About this task
Among the records that follow, count the lines where "Valladolid" appears, and state the count by itself.

..............................

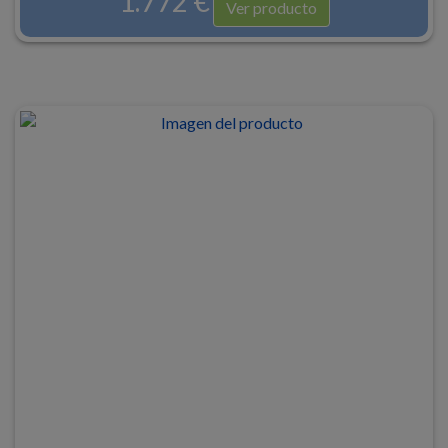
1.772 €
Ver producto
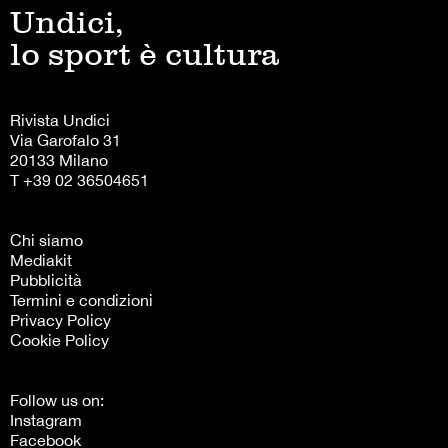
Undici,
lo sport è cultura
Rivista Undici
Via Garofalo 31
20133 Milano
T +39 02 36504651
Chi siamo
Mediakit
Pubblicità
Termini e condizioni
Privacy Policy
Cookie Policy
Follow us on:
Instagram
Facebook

..............................

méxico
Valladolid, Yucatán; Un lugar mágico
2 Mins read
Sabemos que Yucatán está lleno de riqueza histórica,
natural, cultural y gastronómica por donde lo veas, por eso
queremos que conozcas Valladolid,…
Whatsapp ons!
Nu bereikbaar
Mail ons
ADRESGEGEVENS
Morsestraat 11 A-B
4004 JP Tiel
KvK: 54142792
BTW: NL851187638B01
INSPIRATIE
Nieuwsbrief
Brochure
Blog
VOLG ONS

..............................

Task response
2